## Exercise
Below are the records. Retype exactly the lines between the lines holding "Calendar PRO for seamless automation" and "immediate and measurable", inclusive.

--------

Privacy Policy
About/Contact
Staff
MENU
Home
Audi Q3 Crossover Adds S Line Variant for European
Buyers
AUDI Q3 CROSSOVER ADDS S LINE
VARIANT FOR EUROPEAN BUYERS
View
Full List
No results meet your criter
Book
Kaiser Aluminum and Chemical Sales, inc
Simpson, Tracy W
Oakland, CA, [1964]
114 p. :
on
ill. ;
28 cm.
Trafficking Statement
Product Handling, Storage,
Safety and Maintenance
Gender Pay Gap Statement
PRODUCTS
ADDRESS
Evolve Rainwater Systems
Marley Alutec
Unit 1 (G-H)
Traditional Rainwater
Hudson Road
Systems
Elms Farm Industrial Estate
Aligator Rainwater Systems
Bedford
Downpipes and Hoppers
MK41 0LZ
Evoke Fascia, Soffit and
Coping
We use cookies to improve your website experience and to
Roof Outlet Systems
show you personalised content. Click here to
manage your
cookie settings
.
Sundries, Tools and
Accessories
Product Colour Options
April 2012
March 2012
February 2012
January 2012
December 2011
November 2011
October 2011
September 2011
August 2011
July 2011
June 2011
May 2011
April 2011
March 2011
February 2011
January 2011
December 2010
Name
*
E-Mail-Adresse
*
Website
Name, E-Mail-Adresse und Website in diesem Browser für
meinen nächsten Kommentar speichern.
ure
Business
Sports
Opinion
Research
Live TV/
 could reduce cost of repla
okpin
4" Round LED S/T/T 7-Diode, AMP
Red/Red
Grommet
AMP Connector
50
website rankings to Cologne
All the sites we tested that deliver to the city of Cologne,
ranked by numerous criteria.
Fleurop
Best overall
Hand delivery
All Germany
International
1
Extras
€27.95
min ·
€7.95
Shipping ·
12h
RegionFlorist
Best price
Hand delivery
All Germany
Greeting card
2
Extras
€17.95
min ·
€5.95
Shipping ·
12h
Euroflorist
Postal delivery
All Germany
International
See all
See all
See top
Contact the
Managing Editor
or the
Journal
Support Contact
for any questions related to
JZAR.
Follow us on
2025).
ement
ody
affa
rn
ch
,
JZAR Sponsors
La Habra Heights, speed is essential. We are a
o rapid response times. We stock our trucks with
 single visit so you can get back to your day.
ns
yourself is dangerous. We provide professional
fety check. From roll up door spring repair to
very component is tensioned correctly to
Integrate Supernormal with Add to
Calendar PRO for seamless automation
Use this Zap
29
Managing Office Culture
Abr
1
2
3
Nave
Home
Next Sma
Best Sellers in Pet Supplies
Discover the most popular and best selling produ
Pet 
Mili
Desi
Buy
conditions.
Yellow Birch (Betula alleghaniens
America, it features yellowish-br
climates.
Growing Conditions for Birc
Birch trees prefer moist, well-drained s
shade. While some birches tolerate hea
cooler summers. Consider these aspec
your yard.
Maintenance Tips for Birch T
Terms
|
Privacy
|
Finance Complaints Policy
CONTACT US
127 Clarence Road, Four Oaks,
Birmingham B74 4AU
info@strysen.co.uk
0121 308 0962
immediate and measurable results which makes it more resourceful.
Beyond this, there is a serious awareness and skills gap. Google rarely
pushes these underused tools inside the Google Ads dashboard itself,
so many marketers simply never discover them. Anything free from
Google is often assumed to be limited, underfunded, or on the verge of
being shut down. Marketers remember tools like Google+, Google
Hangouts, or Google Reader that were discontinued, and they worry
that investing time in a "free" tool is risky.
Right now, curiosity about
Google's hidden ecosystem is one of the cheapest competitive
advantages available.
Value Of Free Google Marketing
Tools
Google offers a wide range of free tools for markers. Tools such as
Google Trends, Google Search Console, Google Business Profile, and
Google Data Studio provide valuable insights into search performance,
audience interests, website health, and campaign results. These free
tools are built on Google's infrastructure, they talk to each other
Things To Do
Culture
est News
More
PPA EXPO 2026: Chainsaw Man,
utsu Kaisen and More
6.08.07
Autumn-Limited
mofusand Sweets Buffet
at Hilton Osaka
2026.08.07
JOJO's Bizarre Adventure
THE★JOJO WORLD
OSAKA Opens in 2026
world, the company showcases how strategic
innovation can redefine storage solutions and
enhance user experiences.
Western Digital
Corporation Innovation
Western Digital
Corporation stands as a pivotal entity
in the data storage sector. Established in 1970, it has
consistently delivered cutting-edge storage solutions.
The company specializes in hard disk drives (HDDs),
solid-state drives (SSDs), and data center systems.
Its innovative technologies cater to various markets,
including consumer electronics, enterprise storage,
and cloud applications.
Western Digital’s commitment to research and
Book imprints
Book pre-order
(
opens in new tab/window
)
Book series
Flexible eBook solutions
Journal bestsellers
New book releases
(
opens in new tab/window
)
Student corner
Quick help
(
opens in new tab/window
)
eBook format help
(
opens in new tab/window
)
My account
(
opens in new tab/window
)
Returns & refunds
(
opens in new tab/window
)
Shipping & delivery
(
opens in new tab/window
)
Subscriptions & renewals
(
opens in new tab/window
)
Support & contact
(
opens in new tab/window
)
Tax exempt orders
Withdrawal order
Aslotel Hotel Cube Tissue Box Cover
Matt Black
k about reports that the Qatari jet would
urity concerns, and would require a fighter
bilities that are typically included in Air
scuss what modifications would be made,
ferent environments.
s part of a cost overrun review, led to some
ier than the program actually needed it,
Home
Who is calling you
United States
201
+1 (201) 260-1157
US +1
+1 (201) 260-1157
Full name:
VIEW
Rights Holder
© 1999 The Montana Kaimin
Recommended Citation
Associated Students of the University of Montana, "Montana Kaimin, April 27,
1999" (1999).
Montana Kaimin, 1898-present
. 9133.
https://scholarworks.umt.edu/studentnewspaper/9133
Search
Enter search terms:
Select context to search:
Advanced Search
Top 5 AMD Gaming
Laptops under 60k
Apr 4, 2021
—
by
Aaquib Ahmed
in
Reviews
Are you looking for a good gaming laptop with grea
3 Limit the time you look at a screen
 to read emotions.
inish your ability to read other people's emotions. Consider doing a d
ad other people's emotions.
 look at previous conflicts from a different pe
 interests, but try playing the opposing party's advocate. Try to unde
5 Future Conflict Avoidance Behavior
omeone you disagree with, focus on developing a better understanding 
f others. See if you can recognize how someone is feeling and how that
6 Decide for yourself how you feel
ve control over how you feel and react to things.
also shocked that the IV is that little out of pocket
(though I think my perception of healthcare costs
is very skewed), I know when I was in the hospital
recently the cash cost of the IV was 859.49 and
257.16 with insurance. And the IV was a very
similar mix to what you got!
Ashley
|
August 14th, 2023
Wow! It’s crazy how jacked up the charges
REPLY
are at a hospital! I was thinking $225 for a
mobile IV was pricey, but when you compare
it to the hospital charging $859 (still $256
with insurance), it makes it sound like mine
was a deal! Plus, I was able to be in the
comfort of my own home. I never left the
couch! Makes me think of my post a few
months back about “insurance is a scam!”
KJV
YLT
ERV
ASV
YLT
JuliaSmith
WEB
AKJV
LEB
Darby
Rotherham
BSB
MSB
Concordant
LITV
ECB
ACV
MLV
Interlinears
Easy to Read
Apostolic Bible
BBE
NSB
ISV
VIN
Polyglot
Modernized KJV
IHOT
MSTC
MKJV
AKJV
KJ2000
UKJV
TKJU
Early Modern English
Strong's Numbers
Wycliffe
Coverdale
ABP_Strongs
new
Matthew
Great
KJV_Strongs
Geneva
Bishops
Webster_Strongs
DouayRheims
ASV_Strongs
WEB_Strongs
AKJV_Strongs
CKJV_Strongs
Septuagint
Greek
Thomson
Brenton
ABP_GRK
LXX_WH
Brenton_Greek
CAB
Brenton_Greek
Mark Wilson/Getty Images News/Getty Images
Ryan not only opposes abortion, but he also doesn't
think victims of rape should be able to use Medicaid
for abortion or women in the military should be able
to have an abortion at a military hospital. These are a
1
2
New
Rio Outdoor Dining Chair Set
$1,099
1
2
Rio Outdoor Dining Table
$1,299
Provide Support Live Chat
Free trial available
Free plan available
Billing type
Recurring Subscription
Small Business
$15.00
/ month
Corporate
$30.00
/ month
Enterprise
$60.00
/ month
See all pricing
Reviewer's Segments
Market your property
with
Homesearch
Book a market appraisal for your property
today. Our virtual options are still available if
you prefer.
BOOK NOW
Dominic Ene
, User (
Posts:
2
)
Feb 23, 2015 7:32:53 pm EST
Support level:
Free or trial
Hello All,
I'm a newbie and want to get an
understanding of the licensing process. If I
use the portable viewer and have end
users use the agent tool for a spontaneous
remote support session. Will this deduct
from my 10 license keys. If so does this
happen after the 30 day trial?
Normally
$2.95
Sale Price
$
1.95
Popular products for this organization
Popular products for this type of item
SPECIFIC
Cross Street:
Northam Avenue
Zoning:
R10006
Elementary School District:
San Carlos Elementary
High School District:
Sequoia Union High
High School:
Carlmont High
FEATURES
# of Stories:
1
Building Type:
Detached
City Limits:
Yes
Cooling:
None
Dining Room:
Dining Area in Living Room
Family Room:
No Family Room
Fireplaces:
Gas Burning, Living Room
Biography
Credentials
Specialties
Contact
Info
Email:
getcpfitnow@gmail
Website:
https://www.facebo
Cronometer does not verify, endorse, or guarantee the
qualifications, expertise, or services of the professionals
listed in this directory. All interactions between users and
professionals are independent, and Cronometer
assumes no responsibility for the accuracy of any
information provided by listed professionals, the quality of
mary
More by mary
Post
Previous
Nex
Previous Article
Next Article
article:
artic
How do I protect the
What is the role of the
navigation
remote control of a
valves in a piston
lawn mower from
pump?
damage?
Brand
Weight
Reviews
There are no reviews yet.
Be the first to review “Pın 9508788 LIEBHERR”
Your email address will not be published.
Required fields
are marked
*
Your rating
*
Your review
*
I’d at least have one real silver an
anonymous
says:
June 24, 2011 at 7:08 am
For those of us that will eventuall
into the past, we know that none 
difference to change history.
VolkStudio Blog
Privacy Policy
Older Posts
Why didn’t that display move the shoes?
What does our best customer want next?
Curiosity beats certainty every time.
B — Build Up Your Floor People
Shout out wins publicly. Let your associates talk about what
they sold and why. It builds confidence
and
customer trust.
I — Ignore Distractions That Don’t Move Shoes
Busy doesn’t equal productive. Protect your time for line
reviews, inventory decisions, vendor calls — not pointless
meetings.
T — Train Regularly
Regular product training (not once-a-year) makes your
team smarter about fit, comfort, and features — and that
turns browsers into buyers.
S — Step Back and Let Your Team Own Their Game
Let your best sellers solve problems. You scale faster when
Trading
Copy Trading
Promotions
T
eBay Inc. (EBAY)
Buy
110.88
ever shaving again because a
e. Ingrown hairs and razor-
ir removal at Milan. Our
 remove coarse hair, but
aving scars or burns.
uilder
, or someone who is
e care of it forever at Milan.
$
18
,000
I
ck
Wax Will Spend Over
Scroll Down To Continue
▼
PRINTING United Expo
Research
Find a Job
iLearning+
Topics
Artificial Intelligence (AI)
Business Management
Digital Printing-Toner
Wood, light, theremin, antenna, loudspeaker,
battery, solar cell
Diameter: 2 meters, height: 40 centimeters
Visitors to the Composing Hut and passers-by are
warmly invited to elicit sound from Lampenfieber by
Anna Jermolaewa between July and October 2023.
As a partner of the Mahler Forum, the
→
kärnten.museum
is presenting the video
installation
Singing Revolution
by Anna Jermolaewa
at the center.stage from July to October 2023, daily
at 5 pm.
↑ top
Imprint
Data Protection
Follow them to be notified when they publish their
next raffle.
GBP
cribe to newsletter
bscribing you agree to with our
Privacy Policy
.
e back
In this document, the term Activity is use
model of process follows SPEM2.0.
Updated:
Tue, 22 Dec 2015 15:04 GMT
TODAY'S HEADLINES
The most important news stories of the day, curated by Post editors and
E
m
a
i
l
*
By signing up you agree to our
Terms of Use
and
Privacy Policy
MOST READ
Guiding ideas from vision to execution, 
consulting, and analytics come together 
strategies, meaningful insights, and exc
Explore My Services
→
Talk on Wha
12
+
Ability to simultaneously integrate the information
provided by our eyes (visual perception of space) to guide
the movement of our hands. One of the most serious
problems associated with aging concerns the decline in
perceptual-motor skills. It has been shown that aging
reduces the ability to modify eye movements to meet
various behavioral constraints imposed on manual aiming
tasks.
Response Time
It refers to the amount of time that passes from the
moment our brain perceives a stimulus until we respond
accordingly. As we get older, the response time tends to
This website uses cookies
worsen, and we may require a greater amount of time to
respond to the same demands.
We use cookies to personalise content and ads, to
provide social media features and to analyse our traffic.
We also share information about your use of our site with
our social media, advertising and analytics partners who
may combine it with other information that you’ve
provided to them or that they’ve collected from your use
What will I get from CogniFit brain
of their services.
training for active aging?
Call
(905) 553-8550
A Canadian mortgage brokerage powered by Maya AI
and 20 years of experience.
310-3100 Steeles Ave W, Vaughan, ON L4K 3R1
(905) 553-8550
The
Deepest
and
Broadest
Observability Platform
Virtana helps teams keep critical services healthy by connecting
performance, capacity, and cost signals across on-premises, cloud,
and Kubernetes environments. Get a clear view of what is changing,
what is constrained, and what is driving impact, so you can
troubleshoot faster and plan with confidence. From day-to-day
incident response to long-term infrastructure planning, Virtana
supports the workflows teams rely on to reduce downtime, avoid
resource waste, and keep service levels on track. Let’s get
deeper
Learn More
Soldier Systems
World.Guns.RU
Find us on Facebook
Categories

--------

## Written answer
Calendar PRO for seamless automation
Use this Zap
29
Managing Office Culture
Abr
1
2
3
Nave
Home
Next Sma
Best Sellers in Pet Supplies
Discover the most popular and best selling produ
Pet 
Mili
Desi
Buy
conditions.
Yellow Birch (Betula alleghaniens
America, it features yellowish-br
climates.
Growing Conditions for Birc
Birch trees prefer moist, well-drained s
shade. While some birches tolerate hea
cooler summers. Consider these aspec
your yard.
Maintenance Tips for Birch T
Terms
|
Privacy
|
Finance Complaints Policy
CONTACT US
127 Clarence Road, Four Oaks,
Birmingham B74 4AU
info@strysen.co.uk
0121 308 0962
immediate and measurable results which makes it more resourceful.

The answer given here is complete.